INTRODUCTION
Fracture of thoracolumbar spine may occur following high impact accidents. Cooper and colleagues stated that the incidence of thoracolumbar spinal fracture can be as high as 50% in blunt traumas (Cooper et al. 1995). Hsu and colleagues proposed radio imaging of the thoracolumbar spine in all victims of high impact accidents in the presence of midline tenderness, local signs of thoracolumbar injury, abnormal neurological signs, cervical spine fracture, GCS < 15, major distracting injury, and alcohol or drug intoxication (Hsu et al. 2003).

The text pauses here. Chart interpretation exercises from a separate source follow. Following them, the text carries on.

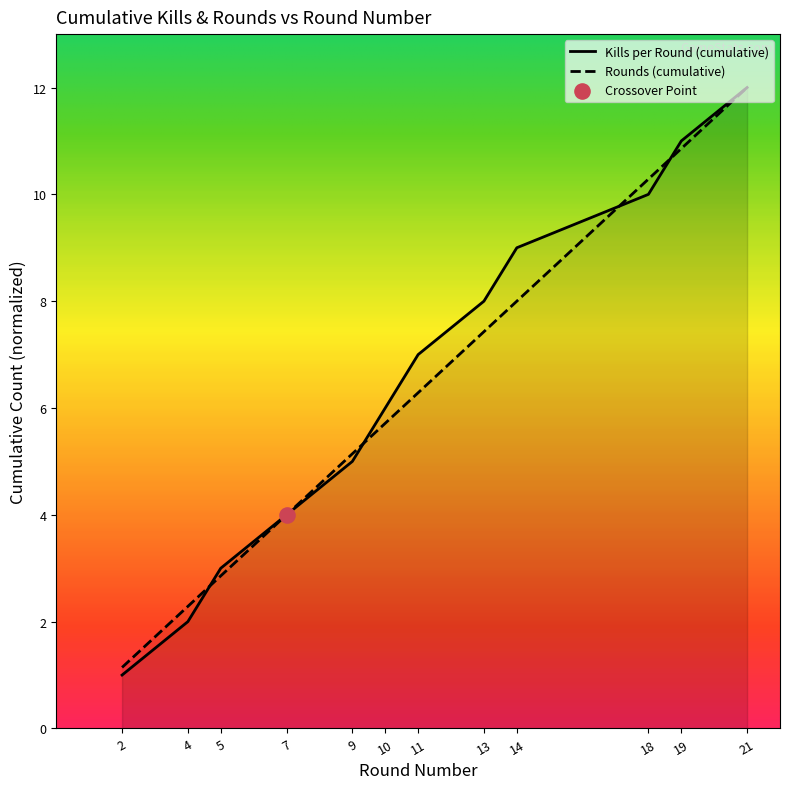

What are all the series names shown in the legend?

Kills per Round (cumulative), Rounds (cumulative)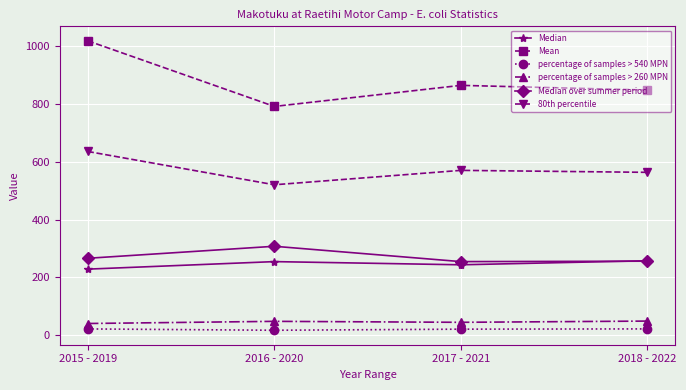

In 80th percentile, how many points are lower than both neighbors (excluding endpoints)?

1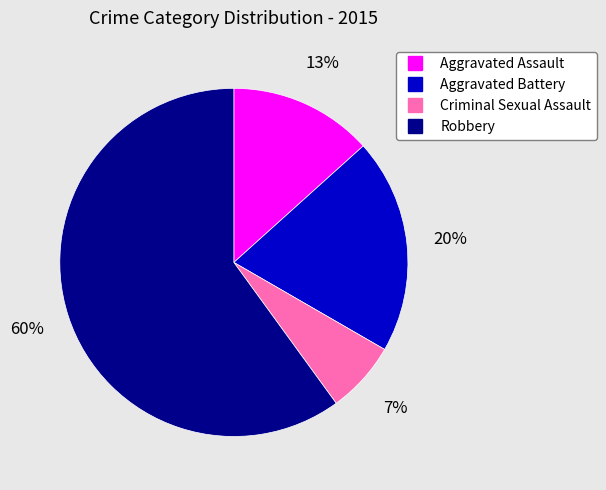

To the nearest percent, what is the difference between the largest and smallest slice percentages?

53%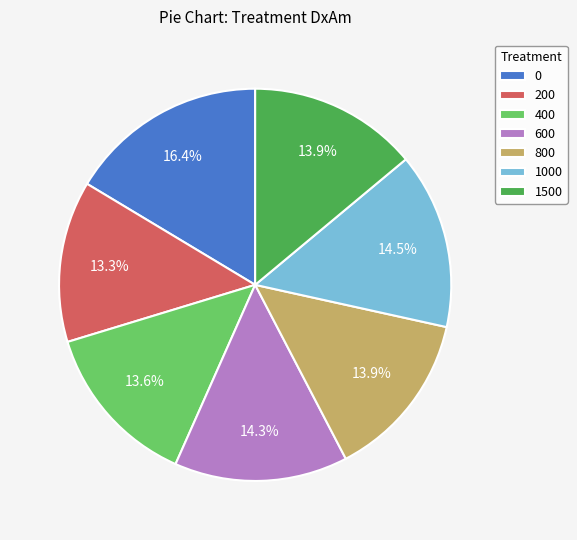

Do 1000 and 0 together represent more than half of the pie?

No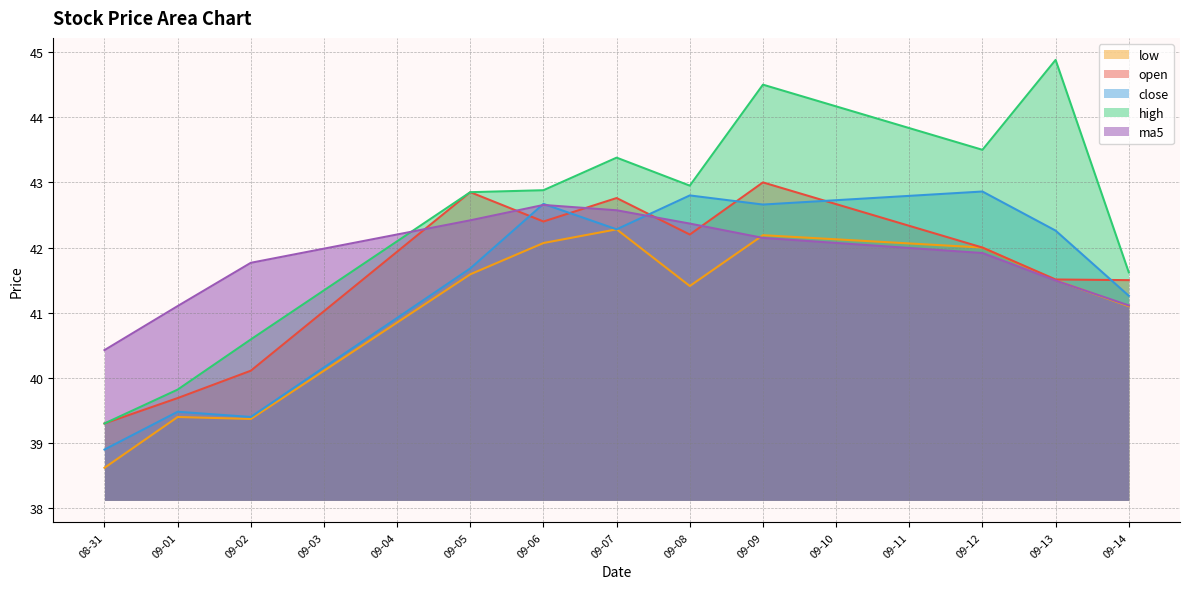

Which series has the largest total across all categories?

high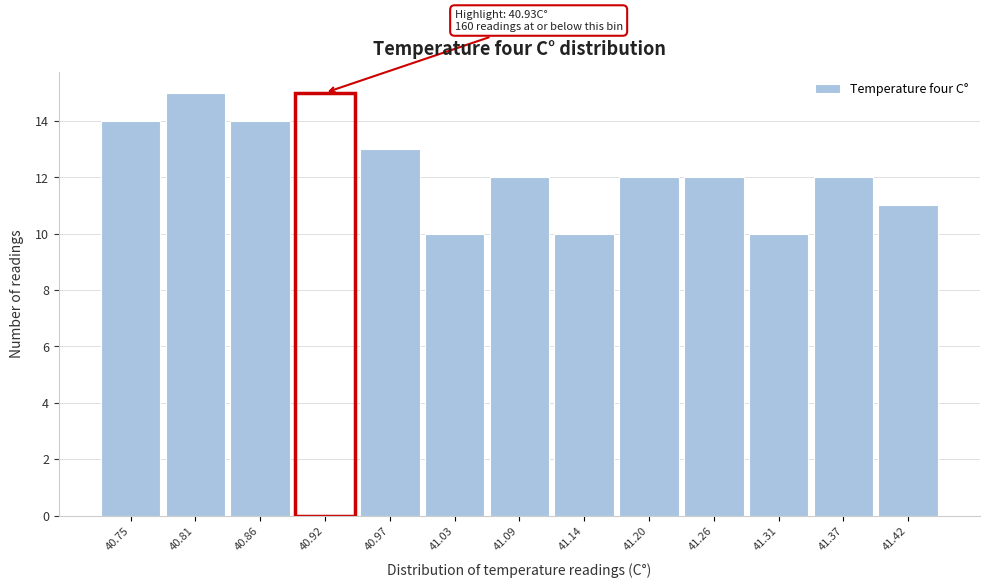

Reading right to left, what are all the values shown in this chart?

41.42=11	41.37=12	41.31=10	41.26=12	41.20=12	41.14=10	41.09=12	41.03=10	40.97=13	40.92=15	40.86=14	40.81=15	40.75=14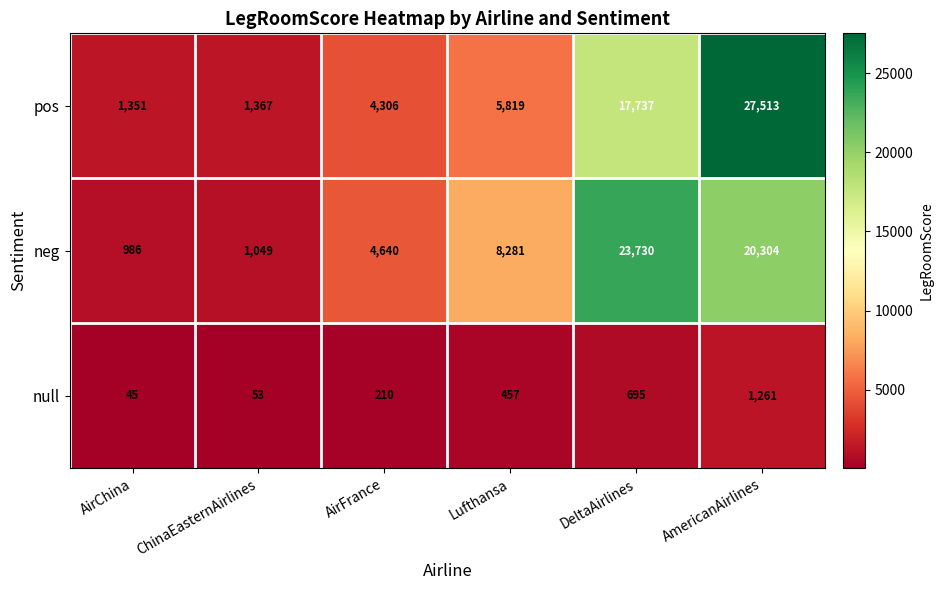

Read the neg value at Lufthansa, to the nearest 50.

8300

This was a case of an 18-yrs-old male, who presented with altered mental status and multiple abrasions wound over the face following a motor vehicle accident. Thoracolumbar spine fracture was missed during the first admission. This can be avoided by thorough primary and secondary examination followed by required radiological examination.
CASE REPORT
A previously well, 18-yrs-old male was involved in a motor vehicle vertebraaccident. He could not recall the exact mechanism of his injury. His Glasgow coma scale (GCS) was 14/15. He suffered multiple abrasion wounds over the maxillary area. Face computed tomography (CT) showed facial bone fracture with no intracranial bleeding. Following complete recovery of his GCS, he was discharged 6 hrs, later. Three days later, he presented to emergency department with severe epigastric pain. The pain was described as pricking in nature and radiated to the back. He was still able to walk, had no vomiting, chest pain or fever. Vital signs were stable. Tenderness was felt over T6-T8 vertebrae. There were no neurological abnormalities. Focussed Assessment using Sonography in Trauma (FAST) showed no positive findings. Due to raised suspicion of thoracic injury CT spine was done and showed burst fracture of T7 vertebral body with compression fracture of T6 and T8 (Figure 1). He was referred to orthopedic team and was admitted for surgical intervention. The patient underwent posterior instrumentation and fusion from level of T6-T10 four days after admission. Post-operative physiotherapy was done and he was able to self ambulate prior to discharge.
DISCUSSION
There are few case reports describing thoracic injury presenting as abdominal pain. Xiong et al. (2001) described a young lady who presented with abdominal pain and found to have a thoracolumbar fracture. We need to bear in mind that abdominal pain is an atypical presentation of thoracic injury. This should be suspected in patients complaining of abdominal pain where intra abdominal injury has been ruled out. The presentation of thoracic injury was similar to a previous case report in which radiculopathic pain resulted from nerve root compression (Xiong et al. 2001). Nerve root compression can produce poorly localized pain which may present as a non specific abdominal pain. Pain may be intermittent or constant and is usually described as electric, burning, or shooting in nature. As a result from dermatomal distribution, any compressing fracture between T7 and L1 can present as referred abdominal pain.
There are number of factors that contribute to delay in diagnosis. Substance intoxication, multiple injuries, altered level of consciousness and two level spinal cord injuries are among factors reported to cause delay in diagnosis (Reid et al. 1987). A trauma patient with concurrent low GCS and persistent complaint of abdominal pain should be suspected to have a possible thoracolumbar fracture if intra-abdominal injury has been ruled out. A screening criteria or tools similar as the NEXUS criteria in cervical spine clearance should be used in order to determine patients that require a CT of the thoracolumbar spine.
CONCLUSION
Thoracolumbar spinal injury may easily be missed in a trauma patient with altered mental status and distracting painful injury. Currently, there is no established guideline in ruling out thoracolumbar spine injury such as NEXUS or Canadian CT rule for cervical spine injury. We would advocate a thoracolumbar CT for any abdominal pain following trauma with normal abdomen CT.